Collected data
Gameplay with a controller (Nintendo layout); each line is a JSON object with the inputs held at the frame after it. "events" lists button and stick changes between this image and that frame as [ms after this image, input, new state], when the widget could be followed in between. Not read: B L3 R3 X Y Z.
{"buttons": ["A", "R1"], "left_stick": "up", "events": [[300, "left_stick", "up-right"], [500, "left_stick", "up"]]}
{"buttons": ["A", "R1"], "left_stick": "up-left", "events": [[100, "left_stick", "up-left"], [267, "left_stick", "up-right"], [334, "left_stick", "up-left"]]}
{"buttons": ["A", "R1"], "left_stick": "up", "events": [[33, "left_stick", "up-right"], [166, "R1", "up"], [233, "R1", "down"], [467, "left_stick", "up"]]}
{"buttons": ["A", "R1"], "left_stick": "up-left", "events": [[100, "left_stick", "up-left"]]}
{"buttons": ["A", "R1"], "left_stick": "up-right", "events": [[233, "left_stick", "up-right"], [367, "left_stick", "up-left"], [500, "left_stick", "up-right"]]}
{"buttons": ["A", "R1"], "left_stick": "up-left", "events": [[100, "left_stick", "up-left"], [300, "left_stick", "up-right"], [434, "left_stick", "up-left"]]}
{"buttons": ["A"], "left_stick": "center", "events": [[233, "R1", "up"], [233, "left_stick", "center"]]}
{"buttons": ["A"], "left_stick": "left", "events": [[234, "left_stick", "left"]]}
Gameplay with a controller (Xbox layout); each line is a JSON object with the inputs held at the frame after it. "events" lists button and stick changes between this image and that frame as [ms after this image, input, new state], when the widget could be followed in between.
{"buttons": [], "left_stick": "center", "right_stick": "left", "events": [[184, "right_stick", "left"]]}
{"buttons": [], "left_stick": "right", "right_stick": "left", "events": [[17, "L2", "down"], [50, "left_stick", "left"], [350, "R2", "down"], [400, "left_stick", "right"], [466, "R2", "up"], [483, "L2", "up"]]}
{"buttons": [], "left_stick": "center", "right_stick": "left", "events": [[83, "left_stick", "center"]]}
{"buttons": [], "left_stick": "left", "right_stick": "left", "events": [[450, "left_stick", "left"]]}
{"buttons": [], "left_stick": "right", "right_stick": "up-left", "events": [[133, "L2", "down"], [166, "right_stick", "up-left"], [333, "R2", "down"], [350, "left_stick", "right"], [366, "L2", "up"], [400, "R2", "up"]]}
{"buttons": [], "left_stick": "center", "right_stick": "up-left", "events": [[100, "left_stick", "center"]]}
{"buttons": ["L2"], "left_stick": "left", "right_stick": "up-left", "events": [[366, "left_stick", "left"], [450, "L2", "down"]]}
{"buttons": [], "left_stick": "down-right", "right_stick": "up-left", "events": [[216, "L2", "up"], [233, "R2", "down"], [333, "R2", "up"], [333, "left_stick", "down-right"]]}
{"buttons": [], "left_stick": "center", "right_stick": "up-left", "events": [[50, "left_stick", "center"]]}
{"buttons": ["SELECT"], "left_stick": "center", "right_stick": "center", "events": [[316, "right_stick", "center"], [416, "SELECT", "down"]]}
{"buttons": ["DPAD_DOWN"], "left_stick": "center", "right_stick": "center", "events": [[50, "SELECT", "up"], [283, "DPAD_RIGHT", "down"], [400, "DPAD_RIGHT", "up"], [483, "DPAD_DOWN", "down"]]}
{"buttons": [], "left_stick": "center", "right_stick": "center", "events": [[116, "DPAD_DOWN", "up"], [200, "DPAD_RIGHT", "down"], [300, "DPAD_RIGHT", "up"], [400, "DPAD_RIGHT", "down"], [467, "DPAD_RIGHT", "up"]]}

## Assigned task:
A complete and exact reproduction of the data is needed.

## Written answer:
Gameplay with a controller (Nintendo layout); each line is a JSON object with the inputs held at the frame after it. "events" lists button and stick changes between this image and that frame as [ms after this image, input, new state], when the widget could be followed in between. Not read: B L3 R3 X Y Z.
{"buttons": ["A", "R1"], "left_stick": "up", "events": [[300, "left_stick", "up-right"], [500, "left_stick", "up"]]}
{"buttons": ["A", "R1"], "left_stick": "up-left", "events": [[100, "left_stick", "up-left"], [267, "left_stick", "up-right"], [334, "left_stick", "up-left"]]}
{"buttons": ["A", "R1"], "left_stick": "up", "events": [[33, "left_stick", "up-right"], [166, "R1", "up"], [233, "R1", "down"], [467, "left_stick", "up"]]}
{"buttons": ["A", "R1"], "left_stick": "up-left", "events": [[100, "left_stick", "up-left"]]}
{"buttons": ["A", "R1"], "left_stick": "up-right", "events": [[233, "left_stick", "up-right"], [367, "left_stick", "up-left"], [500, "left_stick", "up-right"]]}
{"buttons": ["A", "R1"], "left_stick": "up-left", "events": [[100, "left_stick", "up-left"], [300, "left_stick", "up-right"], [434, "left_stick", "up-left"]]}
{"buttons": ["A"], "left_stick": "center", "events": [[233, "R1", "up"], [233, "left_stick", "center"]]}
{"buttons": ["A"], "left_stick": "left", "events": [[234, "left_stick", "left"]]}
Gameplay with a controller (Xbox layout); each line is a JSON object with the inputs held at the frame after it. "events" lists button and stick changes between this image and that frame as [ms after this image, input, new state], when the widget could be followed in between.
{"buttons": [], "left_stick": "center", "right_stick": "left", "events": [[184, "right_stick", "left"]]}
{"buttons": [], "left_stick": "right", "right_stick": "left", "events": [[17, "L2", "down"], [50, "left_stick", "left"], [350, "R2", "down"], [400, "left_stick", "right"], [466, "R2", "up"], [483, "L2", "up"]]}
{"buttons": [], "left_stick": "center", "right_stick": "left", "events": [[83, "left_stick", "center"]]}
{"buttons": [], "left_stick": "left", "right_stick": "left", "events": [[450, "left_stick", "left"]]}
{"buttons": [], "left_stick": "right", "right_stick": "up-left", "events": [[133, "L2", "down"], [166, "right_stick", "up-left"], [333, "R2", "down"], [350, "left_stick", "right"], [366, "L2", "up"], [400, "R2", "up"]]}
{"buttons": [], "left_stick": "center", "right_stick": "up-left", "events": [[100, "left_stick", "center"]]}
{"buttons": ["L2"], "left_stick": "left", "right_stick": "up-left", "events": [[366, "left_stick", "left"], [450, "L2", "down"]]}
{"buttons": [], "left_stick": "down-right", "right_stick": "up-left", "events": [[216, "L2", "up"], [233, "R2", "down"], [333, "R2", "up"], [333, "left_stick", "down-right"]]}
{"buttons": [], "left_stick": "center", "right_stick": "up-left", "events": [[50, "left_stick", "center"]]}
{"buttons": ["SELECT"], "left_stick": "center", "right_stick": "center", "events": [[316, "right_stick", "center"], [416, "SELECT", "down"]]}
{"buttons": ["DPAD_DOWN"], "left_stick": "center", "right_stick": "center", "events": [[50, "SELECT", "up"], [283, "DPAD_RIGHT", "down"], [400, "DPAD_RIGHT", "up"], [483, "DPAD_DOWN", "down"]]}
{"buttons": [], "left_stick": "center", "right_stick": "center", "events": [[116, "DPAD_DOWN", "up"], [200, "DPAD_RIGHT", "down"], [300, "DPAD_RIGHT", "up"], [400, "DPAD_RIGHT", "down"], [467, "DPAD_RIGHT", "up"]]}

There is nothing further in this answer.